TO-DO ITEM -> Please reproduce all the data exactly as written and omit the pictures.

(Beginning of EXTRACTED RECORDS)

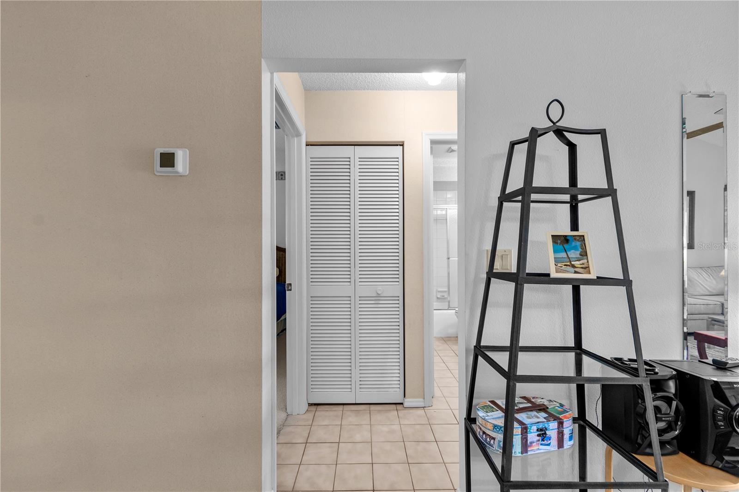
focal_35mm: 15
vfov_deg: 77.3
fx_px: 308
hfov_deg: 100.4
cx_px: 370
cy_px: 246
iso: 640
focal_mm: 10
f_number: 7.1
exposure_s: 1/2
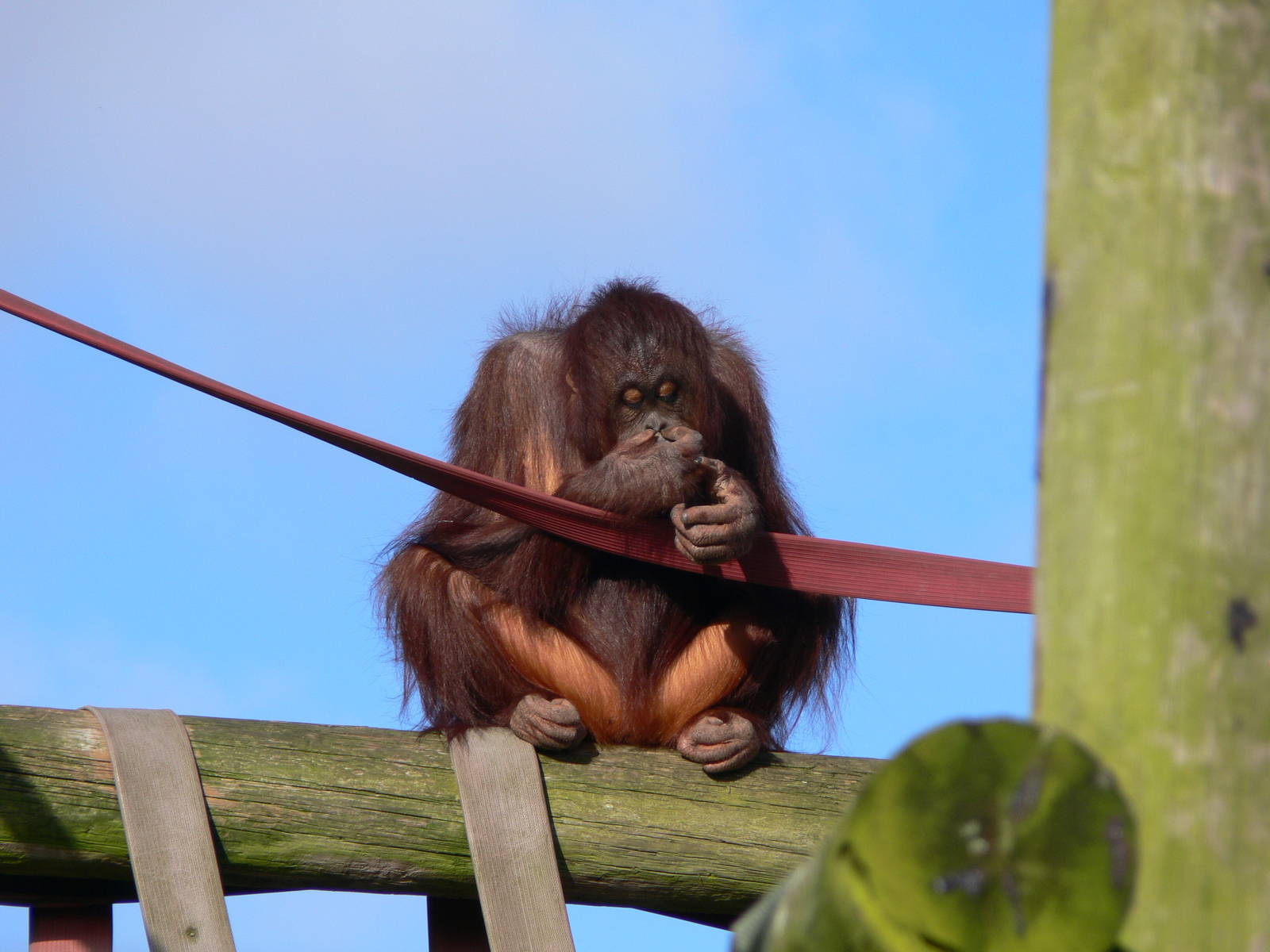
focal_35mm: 420
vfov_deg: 3.5
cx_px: 635
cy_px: 476
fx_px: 15409
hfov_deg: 4.7
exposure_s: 1/400
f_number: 5.6
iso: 80
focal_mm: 88.8
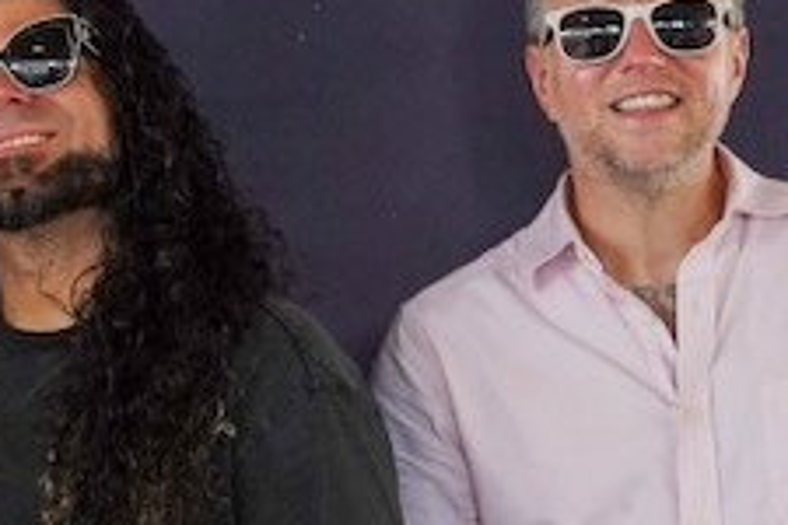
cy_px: 844
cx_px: -501
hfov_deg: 9.9
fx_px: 4356
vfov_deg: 6.8
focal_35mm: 199
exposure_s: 1/200
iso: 2000
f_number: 3.5
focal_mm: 35
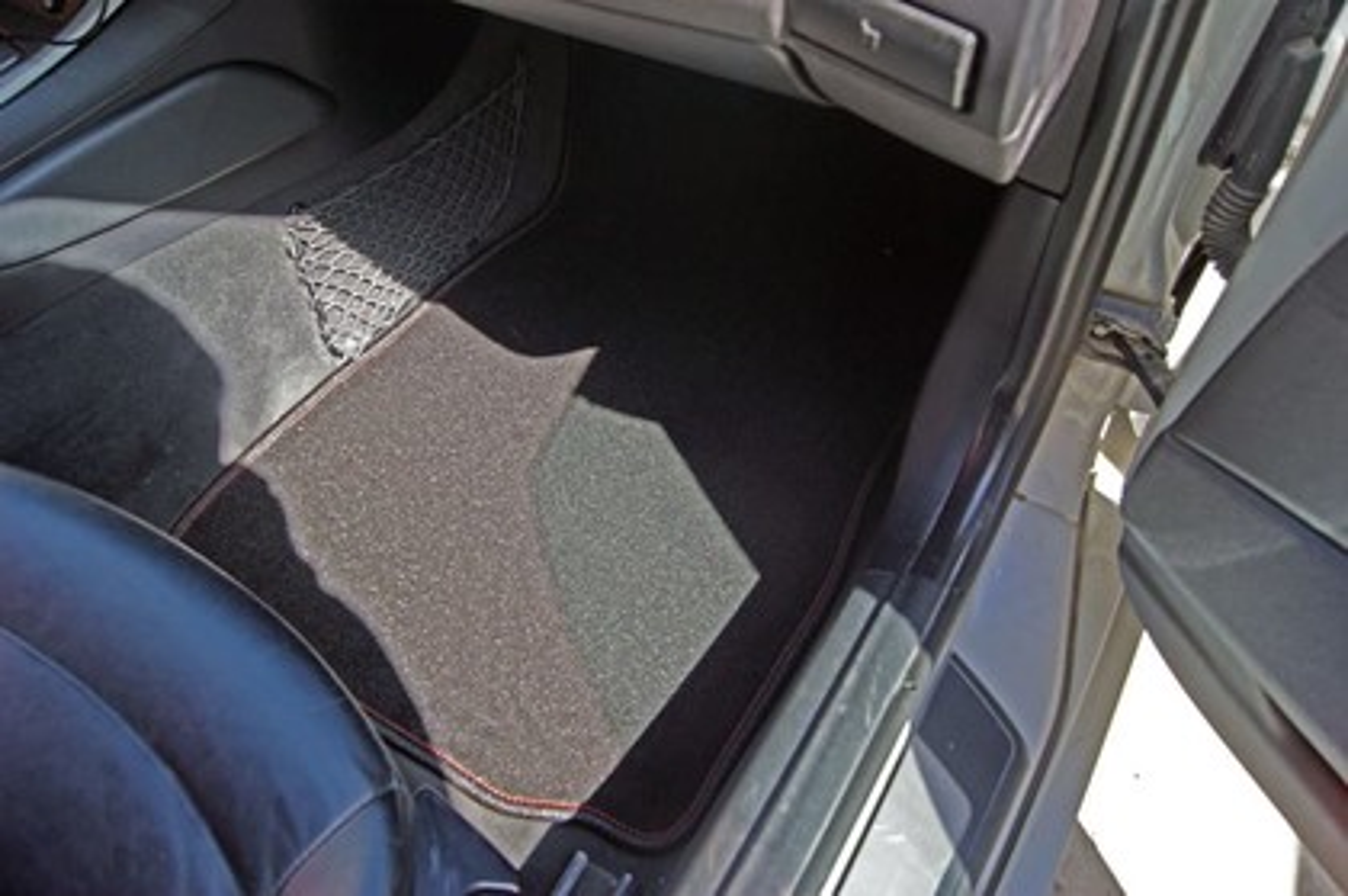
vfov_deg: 43.5
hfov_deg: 62.0
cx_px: 674
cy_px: 448
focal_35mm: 30
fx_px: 1122
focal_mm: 20
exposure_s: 1/50
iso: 100
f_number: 5.6
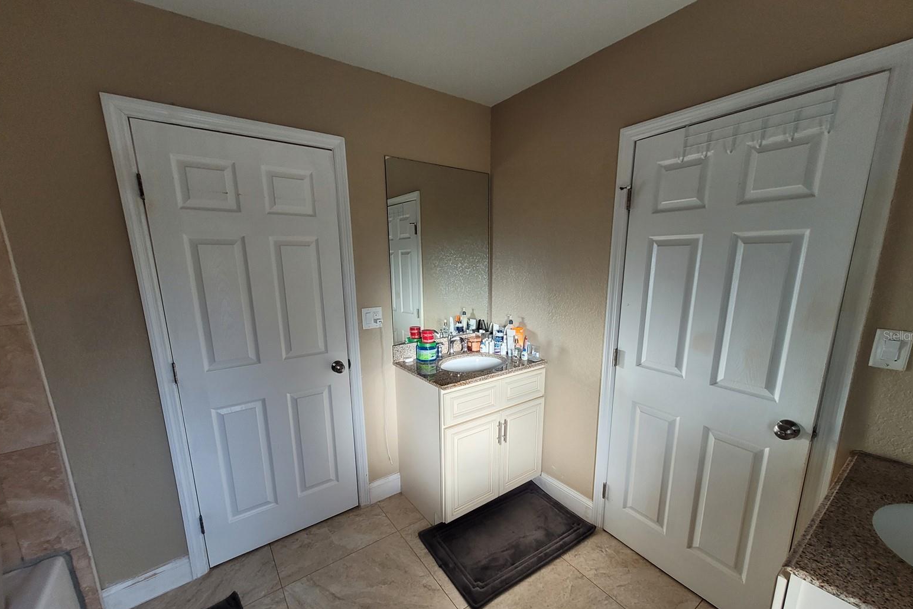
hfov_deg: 104.2
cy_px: 335
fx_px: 355
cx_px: 466
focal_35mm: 14
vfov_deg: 81.0
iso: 100
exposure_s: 1/60
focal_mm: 1.74
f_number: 2.2
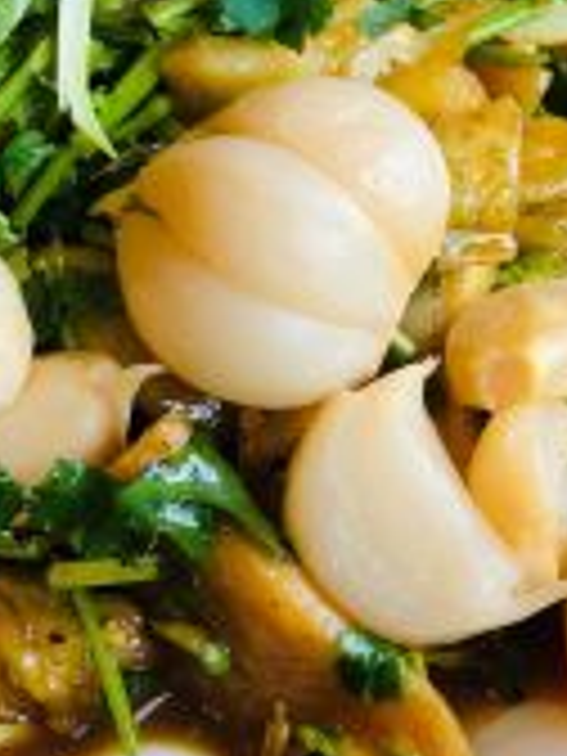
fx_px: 2708
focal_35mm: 124
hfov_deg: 11.9
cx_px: 184
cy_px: 328
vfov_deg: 15.9
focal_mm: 6
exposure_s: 1/50
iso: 40
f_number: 2.4
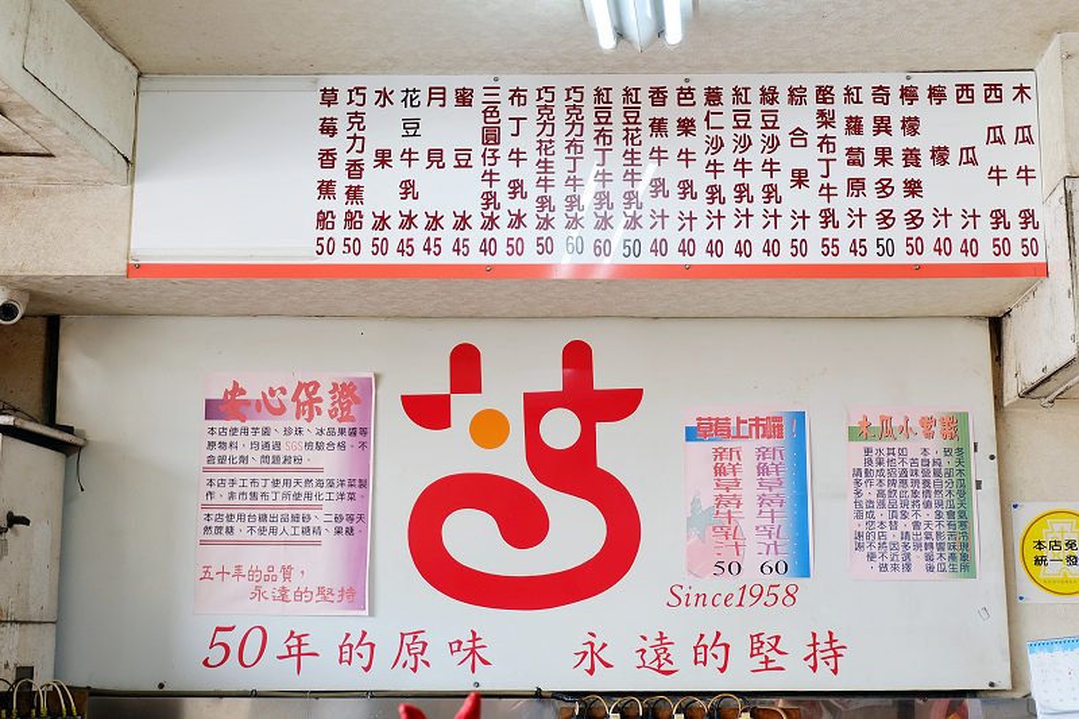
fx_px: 1408
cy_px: 360
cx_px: 540
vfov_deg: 28.6
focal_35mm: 47
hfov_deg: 41.9
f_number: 4.7
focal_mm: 31
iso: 400
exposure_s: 1/45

(End of EXTRACTED RECORDS)

RESPONSE ->
focal_35mm: 15
vfov_deg: 77.3
fx_px: 308
hfov_deg: 100.4
cx_px: 370
cy_px: 246
iso: 640
focal_mm: 10
f_number: 7.1
exposure_s: 1/2
focal_35mm: 420
vfov_deg: 3.5
cx_px: 635
cy_px: 476
fx_px: 15409
hfov_deg: 4.7
exposure_s: 1/400
f_number: 5.6
iso: 80
focal_mm: 88.8
cy_px: 844
cx_px: -501
hfov_deg: 9.9
fx_px: 4356
vfov_deg: 6.8
focal_35mm: 199
exposure_s: 1/200
iso: 2000
f_number: 3.5
focal_mm: 35
vfov_deg: 43.5
hfov_deg: 62.0
cx_px: 674
cy_px: 448
focal_35mm: 30
fx_px: 1122
focal_mm: 20
exposure_s: 1/50
iso: 100
f_number: 5.6
hfov_deg: 104.2
cy_px: 335
fx_px: 355
cx_px: 466
focal_35mm: 14
vfov_deg: 81.0
iso: 100
exposure_s: 1/60
focal_mm: 1.74
f_number: 2.2
fx_px: 2708
focal_35mm: 124
hfov_deg: 11.9
cx_px: 184
cy_px: 328
vfov_deg: 15.9
focal_mm: 6
exposure_s: 1/50
iso: 40
f_number: 2.4
fx_px: 1408
cy_px: 360
cx_px: 540
vfov_deg: 28.6
focal_35mm: 47
hfov_deg: 41.9
f_number: 4.7
focal_mm: 31
iso: 400
exposure_s: 1/45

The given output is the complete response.